======== Data to process

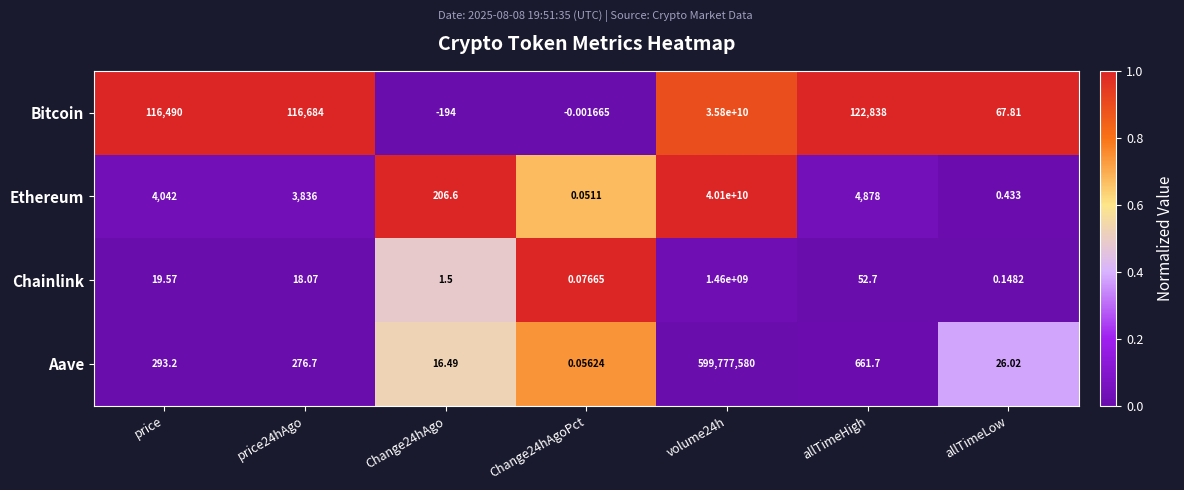

Which series has the largest range (max minus min)?

Ethereum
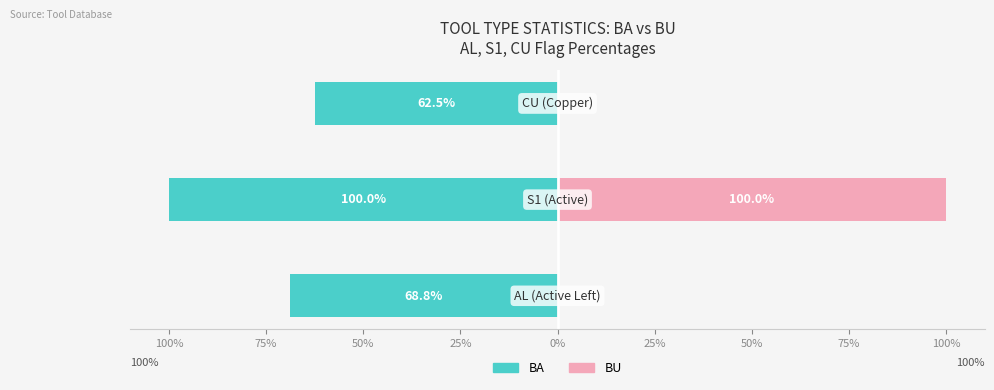

The BU series shows 55.0 at 50%. True or false?

False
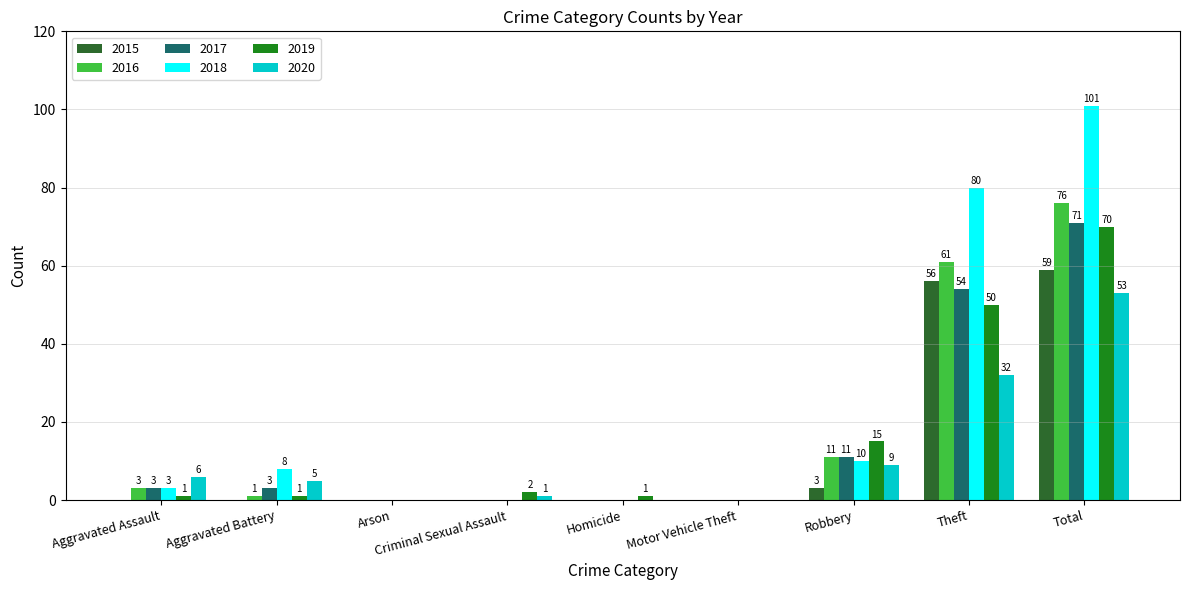

What is the greatest value displayed?

101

================

**Your task**.
Can you copy every item above word for word, leaving out the pictures?

**Result**.
Which series has the largest range (max minus min)?

Ethereum

The BU series shows 55.0 at 50%. True or false?

False

What is the greatest value displayed?

101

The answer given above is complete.